Dataset entries:

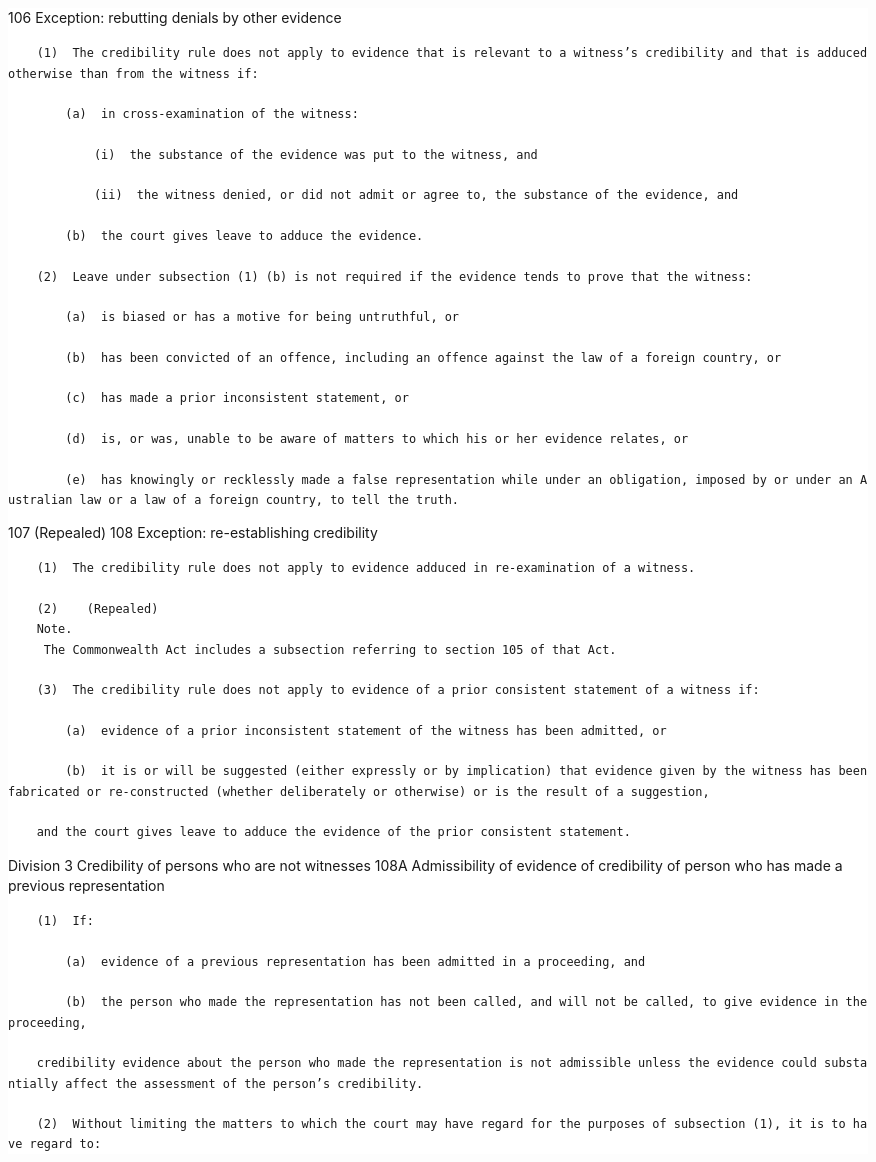 106   Exception: rebutting denials by other evidence

        (1)  The credibility rule does not apply to evidence that is relevant to a witness’s credibility and that is adduced otherwise than from the witness if:

            (a)  in cross-examination of the witness:

                (i)  the substance of the evidence was put to the witness, and

                (ii)  the witness denied, or did not admit or agree to, the substance of the evidence, and

            (b)  the court gives leave to adduce the evidence.

        (2)  Leave under subsection (1) (b) is not required if the evidence tends to prove that the witness:

            (a)  is biased or has a motive for being untruthful, or

            (b)  has been convicted of an offence, including an offence against the law of a foreign country, or

            (c)  has made a prior inconsistent statement, or

            (d)  is, or was, unable to be aware of matters to which his or her evidence relates, or

            (e)  has knowingly or recklessly made a false representation while under an obligation, imposed by or under an Australian law or a law of a foreign country, to tell the truth.

107   (Repealed)
108   Exception: re-establishing credibility

        (1)  The credibility rule does not apply to evidence adduced in re-examination of a witness.

        (2)    (Repealed)
        Note.
         The Commonwealth Act includes a subsection referring to section 105 of that Act.

        (3)  The credibility rule does not apply to evidence of a prior consistent statement of a witness if:

            (a)  evidence of a prior inconsistent statement of the witness has been admitted, or

            (b)  it is or will be suggested (either expressly or by implication) that evidence given by the witness has been fabricated or re-constructed (whether deliberately or otherwise) or is the result of a suggestion,

        and the court gives leave to adduce the evidence of the prior consistent statement.

Division 3 Credibility of persons who are not witnesses
108A   Admissibility of evidence of credibility of person who has made a previous representation

        (1)  If:

            (a)  evidence of a previous representation has been admitted in a proceeding, and

            (b)  the person who made the representation has not been called, and will not be called, to give evidence in the proceeding,

        credibility evidence about the person who made the representation is not admissible unless the evidence could substantially affect the assessment of the person’s credibility.

        (2)  Without limiting the matters to which the court may have regard for the purposes of subsection (1), it is to have regard to:
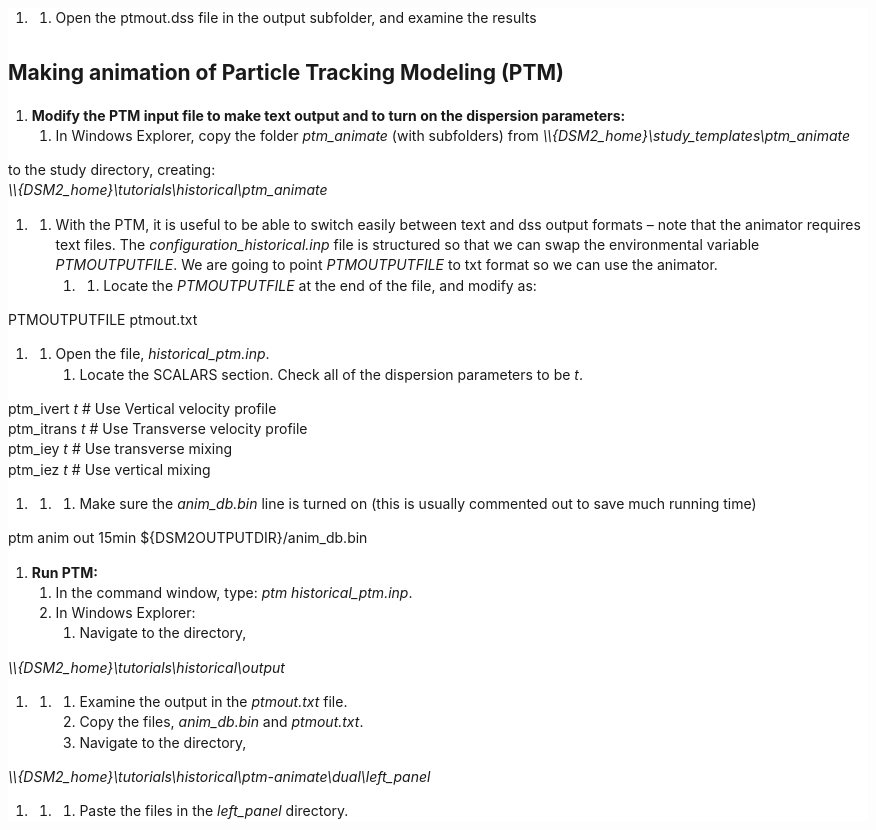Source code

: 1.  1.  Open the ptmout.dss file in the output subfolder, and examine
        the results

  
  

## Making animation of Particle Tracking Modeling (PTM)

  

1.  **Modify the PTM input file to make text output and to turn on the
    dispersion parameters:**
    1.  In Windows Explorer, copy the folder *ptm_animate* (with
        subfolders) from *\\\\{DSM2_home}\\study_templates\\ptm_animate*

to the study directory, creating:  
*\\\\{DSM2_home}\\tutorials\\historical\\ptm_animate*

1.  1.  With the PTM, it is useful to be able to switch easily between
        text and dss output formats – note that the animator requires
        text files. The *configuration_historical.inp* file is
        structured so that we can swap the environmental variable
        *PTMOUTPUTFILE*. We are going to point *PTMOUTPUTFILE* to txt
        format so we can use the animator.
        1.  1.  Locate the *PTMOUTPUTFILE* at the end of the file, and
                modify as:

PTMOUTPUTFILE ptmout.txt

1.  1.  Open the file, *historical_ptm.inp*.
        1.  Locate the SCALARS section. Check all of the dispersion
            parameters to be *t*.

ptm_ivert *t* \# Use Vertical velocity profile  
ptm_itrans *t* \# Use Transverse velocity profile  
ptm_iey *t* \# Use transverse mixing  
ptm_iez *t* \# Use vertical mixing

1.  1.  1.  Make sure the *anim_db.bin* line is turned on (this is
            usually commented out to save much running time)

ptm anim out 15min ${DSM2OUTPUTDIR}/anim_db.bin  
  

1.  **Run PTM:**
    1.  In the command window, type: *ptm historical_ptm.inp*.
    2.  In Windows Explorer:
        1.  Navigate to the directory,

*\\\\{DSM2_home}\\tutorials\\historical\\output*

1.  1.  1.  Examine the output in the *ptmout.txt* file.
        2.  Copy the files, *anim_db.bin* and *ptmout.txt*.
        3.  Navigate to the directory,

*\\\\{DSM2_home}\\tutorials\\historical\\ptm-animate\\dual\\left_panel*

1.  1.  1.  Paste the files in the *left_panel* directory.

- _What is expected_: Present the stretch of the rows above from the line containing "foreign country, or" through the line containing "of a witness." as a numbered list, leaving out blank lines.

- _Output for this task_:
1.             (b)  has been convicted of an offence, including an offence against the law of a foreign country, or
2.             (c)  has made a prior inconsistent statement, or
3.             (d)  is, or was, unable to be aware of matters to which his or her evidence relates, or
4.             (e)  has knowingly or recklessly made a false representation while under an obligation, imposed by or under an Australian law or a law of a foreign country, to tell the truth.
5. 107   (Repealed)
6. 108   Exception: re-establishing credibility
7.         (1)  The credibility rule does not apply to evidence adduced in re-examination of a witness.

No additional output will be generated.